Kassirer J P, Appleton F M, Chazan J A, Schwartz W B
J Clin Invest. 1967 Oct;46(10):1558-71. doi: 10.1172/JCI105647.
Studies have been carried out in human volunteer subjects to evaluate the role of aldosterone in the development, maintenance, and correction of metabolic alkalosis induced by selective depletion of hydrochloric acid. During the first phase of our study the rate of aldosterone secretion was measured before the induction of alkalosis (while the subjects were on a low salt diet) and again after a steady state of metabolic alkalosis had been established. The data demonstrate a fall in aldosterone secretion from a value of approximately 500 mug/day to a value of approximately 200 mug/day. Thus, it appears that an increased rate of aldosterone secretion is not a prerequisite to the elevation of the renal bicarbonate threshold. During the second phase of our study, aldosterone was administered to the alkalotic subjects in doses of 1000 mug/day (or deoxycorticosterone acetate in doses of 40 mg/day) in order to determine the effects of a persistent steroid excess on the ability of sodium chloride to correct the acid-base disturbance. The data demonstrate that despite the administration of steroid, the ingestion of sodium chloride led to a reduction in plasma bicarbonate concentration from 39 to 29 mEq/liter, accompanied by a suppression of renal acid excretion. This reduction in plasma bicarbonate concentration occurred without a concomitant retention of potassium, a deficit of as much as 400-500 mEq of potassium persisting during repair of the acid-base disturbance. Our findings suggest that "saline-resistant" alkalosis, when it occurs in the absence of primary hyperadrenalism, cannot be attributed to aldosterone excess and/or potassium depletion of the magnitude seen in our study. We also suggest the need for a reappraisal of the way in which aldosterone excess contributes to the genesis and maintenance of alkalosis in primary aldosteronism.

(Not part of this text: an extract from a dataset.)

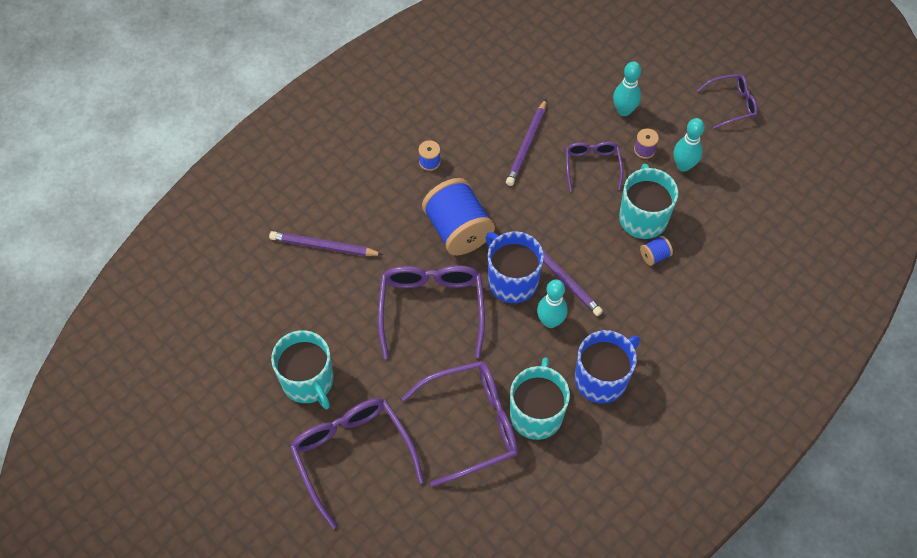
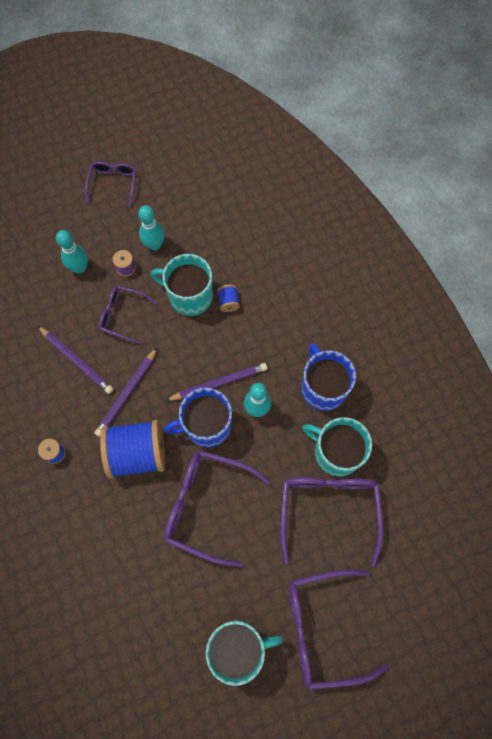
camera: 70 degrees left, 10 degrees up
purple pencil [269,231,383,256] -> purple pencil moved to [94,347,158,437]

已在人类志愿者受试者中开展研究,以评估醛固酮在因选择性消耗盐酸所致代谢性碱中毒的发生、维持及纠正过程中的作用。在我们研究的第一阶段,在诱发碱中毒之前(受试者采用低盐饮食时)以及代谢性碱中毒稳态建立后,测量醛固酮分泌率。数据表明,醛固酮分泌率从约500微克/天降至约200微克/天。因此,醛固酮分泌率增加似乎并非肾碳酸氢盐阈值升高的先决条件。在我们研究的第二阶段,向碱中毒受试者给予剂量为1000微克/天的醛固酮(或剂量为40毫克/天的醋酸脱氧皮质酮),以确定持续的类固醇过量对氯化钠纠正酸碱紊乱能力的影响。数据表明,尽管给予了类固醇,但摄入氯化钠导致血浆碳酸氢盐浓度从39毫当量/升降至29毫当量/升,同时伴有肾酸排泄受抑制。血浆碳酸氢盐浓度的这种降低在未伴有钾潴留的情况下发生,在酸碱紊乱纠正过程中钾缺乏多达400 - 500毫当量。我们的研究结果表明,“对盐水抵抗的”碱中毒,当在无原发性肾上腺皮质功能亢进的情况下发生时,不能归因于醛固酮过量和/或我们研究中所见程度的钾缺乏。我们还建议重新评估醛固酮过量在原发性醛固酮增多症中导致碱中毒发生和维持的方式。